**Exercícios**
1 > Segundo a reportagem sobre o rio Doce, quantos megawatts a hidrelétrica vai gerar?
2 > Indique se cada afirmação concorda com a reportagem sobre o rio Doce, respondendo sim ou não e citando as palavras decisivas: (a) apenas uma pequena parte da água do rio seguirá passando em frente à cidade; (b) a energia gerada basta para abastecer uma cidade de 2 milhões de pessoas; (c) depois de passar pela casa de força, a água não retorna ao curso natural do rio.

Reportagens

Cadê o rio que estava aqui?

Uma hidrelétrica vai roubar de Aimorés o rio Doce, que sempre banhou a cidade mineira. Além de perder parte de sua história, os moradores temem por sua saúde.

Matheus Leitão ·
17 de março de 2005 · 19 anos atrás


Apenas 10% de toda água do rio continuará a passar em frente à cidade. O resto vai dar a volta por trás de uma montanha e cair direto na casa de força da hidrelétrica, para gerar 330 megawatts e depois voltar ao curso natural. A energia é suficiente para abastecer uma cidade com 1 milhão de pessoas. O mesmo serviço pode ser feito por pouco mais de meia turbina de Itaipu.

**Registros do conjunto**
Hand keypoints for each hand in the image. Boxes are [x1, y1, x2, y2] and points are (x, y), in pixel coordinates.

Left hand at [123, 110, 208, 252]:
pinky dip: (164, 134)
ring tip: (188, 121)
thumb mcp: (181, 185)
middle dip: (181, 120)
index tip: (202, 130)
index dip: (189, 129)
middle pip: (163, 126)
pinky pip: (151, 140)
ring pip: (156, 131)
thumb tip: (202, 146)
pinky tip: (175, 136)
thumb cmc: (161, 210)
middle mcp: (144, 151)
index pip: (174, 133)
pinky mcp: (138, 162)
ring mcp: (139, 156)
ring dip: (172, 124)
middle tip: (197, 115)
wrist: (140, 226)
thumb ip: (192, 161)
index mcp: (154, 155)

**Respostas numeradas**
1 > 330 megawatts.

2 >
(a) Sim: "Apenas 10% de toda água do rio continuará a passar em frente à cidade."
(b) Não: "A energia é suficiente para abastecer uma cidade com 1 milhão de pessoas."
(c) Não: "para gerar 330 megawatts e depois voltar ao curso natural."